EXTRACTED ENTRIES =

════════════════════

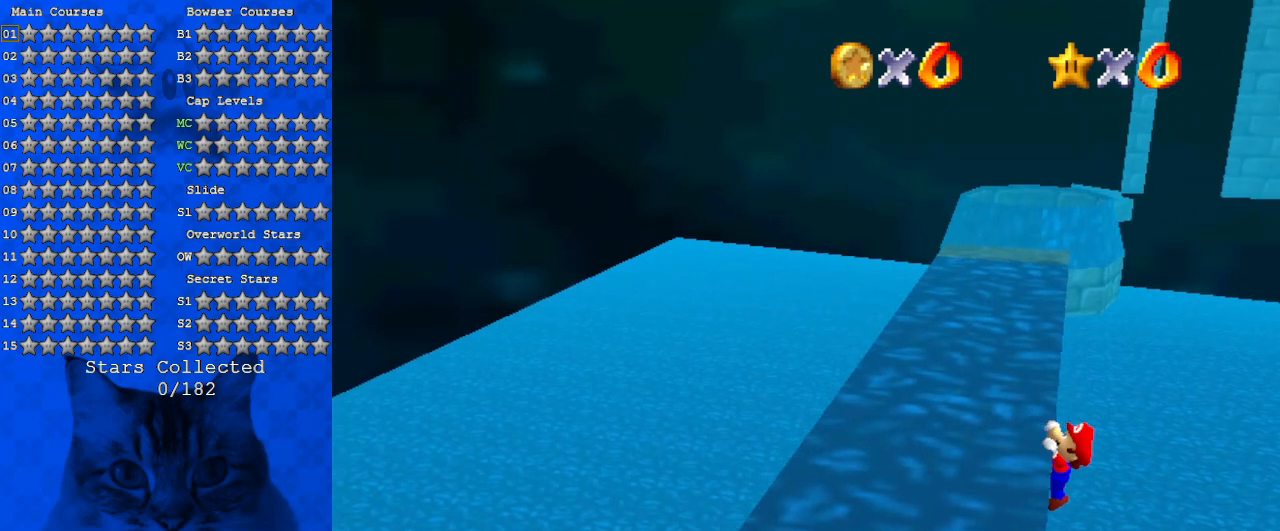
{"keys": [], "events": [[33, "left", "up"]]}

════════════════════

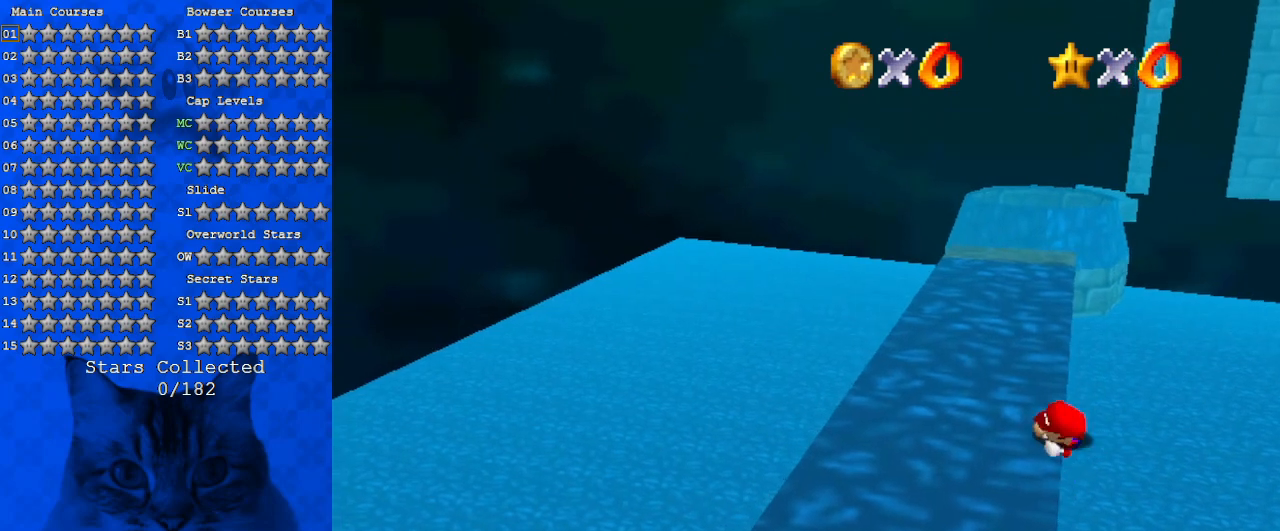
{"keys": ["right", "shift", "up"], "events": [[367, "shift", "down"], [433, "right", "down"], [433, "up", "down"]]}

════════════════════

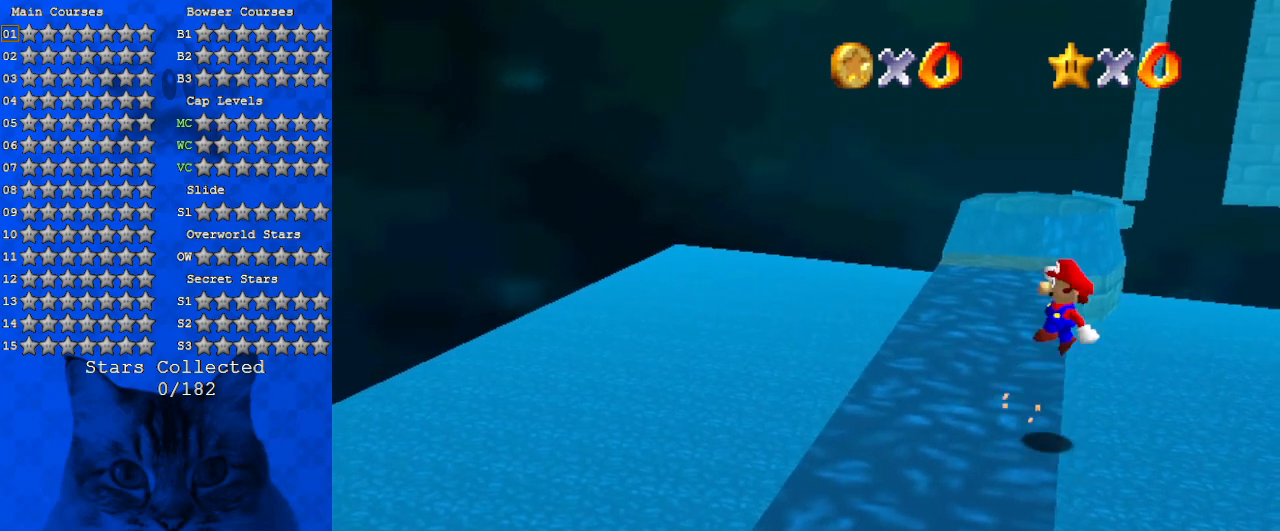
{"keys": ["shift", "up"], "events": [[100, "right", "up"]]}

════════════════════

TO DO = Go over the records above line by line and count those holding the word "right". Reply only with the number.

EXERCISE SOLUTION = 2